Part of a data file
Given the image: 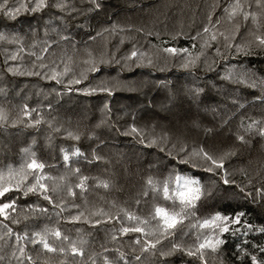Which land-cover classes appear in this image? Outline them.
Returning a JSON list of instances; mask_svg holds the SVG:
<instances>
[{
  "label": "trees",
  "instance_id": "obj_1",
  "mask_svg": "<svg viewBox=\"0 0 264 264\" xmlns=\"http://www.w3.org/2000/svg\"><path fill=\"white\" fill-rule=\"evenodd\" d=\"M37 3L0 0V264H264V0Z\"/></svg>",
  "mask_w": 264,
  "mask_h": 264
},
{
  "label": "snow or ice",
  "instance_id": "obj_2",
  "mask_svg": "<svg viewBox=\"0 0 264 264\" xmlns=\"http://www.w3.org/2000/svg\"><path fill=\"white\" fill-rule=\"evenodd\" d=\"M44 6H45V0H39V3H37L36 8L33 9V10H34V11H35V10H38V9H40V8H43ZM97 7H99L98 4H97ZM205 31H207V29H205ZM214 38H215V37H213V39H214ZM261 43L264 44V40H261ZM165 51H168V52H171V53H175L177 50H176V49H166ZM182 51H183V50H182ZM131 55H132V56H136L137 53H136L135 51H133ZM76 82L79 83V81H76ZM132 131H133V132H136L137 130H136L135 128H133ZM239 139H240V140H243L244 138H243V137H239ZM78 154H79L78 151H77L76 153H74V155H78ZM202 155H203V158H204V159L210 161V162H211L213 165H215L216 167H223V163H222V161L218 163L217 160L213 159L212 156H210V155H209L208 153H206V152H202ZM64 159H65V160H68V159H69V157H68L67 154H65ZM27 167H28V168H33V169H35V168H43V165H42V164H37L36 161L33 160L32 163H30V164L27 165ZM207 171H212V168H208ZM177 179H178V182H179V178H177ZM148 183H149V184H152V181L149 180ZM196 183H198V182L195 181V180H188V181L185 182V185L187 186V185H190V184H196ZM224 183L227 184L228 181L225 180ZM80 186H81V187L83 186V182L81 183ZM107 186H108L107 184L104 185V187H107ZM39 187H40L41 189H43V188H45V185H43V184H39ZM9 190H10L9 188L4 187L2 190H0V196H4V194L7 193ZM35 190H36L35 186H34L33 188H30V189H29V191H35ZM190 191H195L196 193H199L200 190H199V188H196V189H194V190H191V189H190ZM163 195H164L165 198H171V197L169 196V189H168L167 185H165V186L163 187ZM180 195H181V197L187 202V204H189V205H193V206H194V203H193V202H194L196 199H199V196H198V195L191 197V199H189L187 196H185L184 193H181ZM46 198H47V197H46ZM10 207H11L10 204H4V205L0 206V214H4V213H5V209H8V208H10ZM155 211H156V215H157V216L163 217V219H164V224L166 225L167 228H169V229L174 228V227L176 226V224L179 223V221L176 219L175 216H170V215H169V213L167 212V210L158 207V208H156ZM242 215H243V213H239V214H237V216L235 217V220H233L232 222H238L239 219H240V216H242ZM131 218H132V219H135V217H131ZM228 219H229V218H228L227 216H223V217H222L221 215L217 214L215 217L212 218V221H205L204 224L202 225V227H209V226H212L213 224H216L217 221H221V220H223V221H228ZM216 226H217V227H220L219 224H216ZM228 230H229V229L227 228V226L220 227V231H222V232H226V231H228ZM124 231L127 232V231H129V229H124ZM131 231H137V232H140V231H143V229H141V228H135V229H131ZM52 235L55 236L56 238H60V237H61V233H60L59 231H55V232H53ZM64 239H67V237H64ZM33 242L35 243V242H37V241H33ZM39 242L43 244V247H44L46 250H48V251H50V252L57 251V249H56V248H53V247L48 243V241H47L46 239L41 238V240H40ZM220 243H222V241H220V240H217V241L215 242V244L211 243L210 241H207V242H205V243L200 244V245H199V249H204L205 247L215 248V247H216L217 245H219ZM153 247H155V245H153ZM173 247H174V250H176V249L179 248V246H177V245H174ZM199 249H198L197 251H199ZM59 251L63 252L64 249H59ZM71 252H72V254H74V255H75V254H80V250H79L78 248H76L74 245H73L72 248H71ZM21 253H23V249H21ZM188 255L195 256V255H197V253H196V252L189 251V252H188ZM29 259H30V258H29ZM137 259H139V257H137Z\"/></svg>",
  "mask_w": 264,
  "mask_h": 264
},
{
  "label": "rangeland",
  "instance_id": "obj_3",
  "mask_svg": "<svg viewBox=\"0 0 264 264\" xmlns=\"http://www.w3.org/2000/svg\"><path fill=\"white\" fill-rule=\"evenodd\" d=\"M179 178V182H178V179ZM176 178V181H175V190H174V193L176 195L177 198H179L180 200H183L185 201L182 197H181V193H184L185 196H187L189 199H191V197L193 196H196V192L195 191H190L191 190H194L196 188H198L197 184H190V185H185V182L188 181V180H193V179H189V178H185V177H182V176H179ZM170 216H173L171 214H169ZM163 222H164V219L163 217H161Z\"/></svg>",
  "mask_w": 264,
  "mask_h": 264
}]
</instances>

» **Task prompt**:
Report every line of the records that contains the string "instances", matching case exactly.

» **Output of the task**:
Returning a JSON list of instances; mask_svg holds the SVG:
<instances>
</instances>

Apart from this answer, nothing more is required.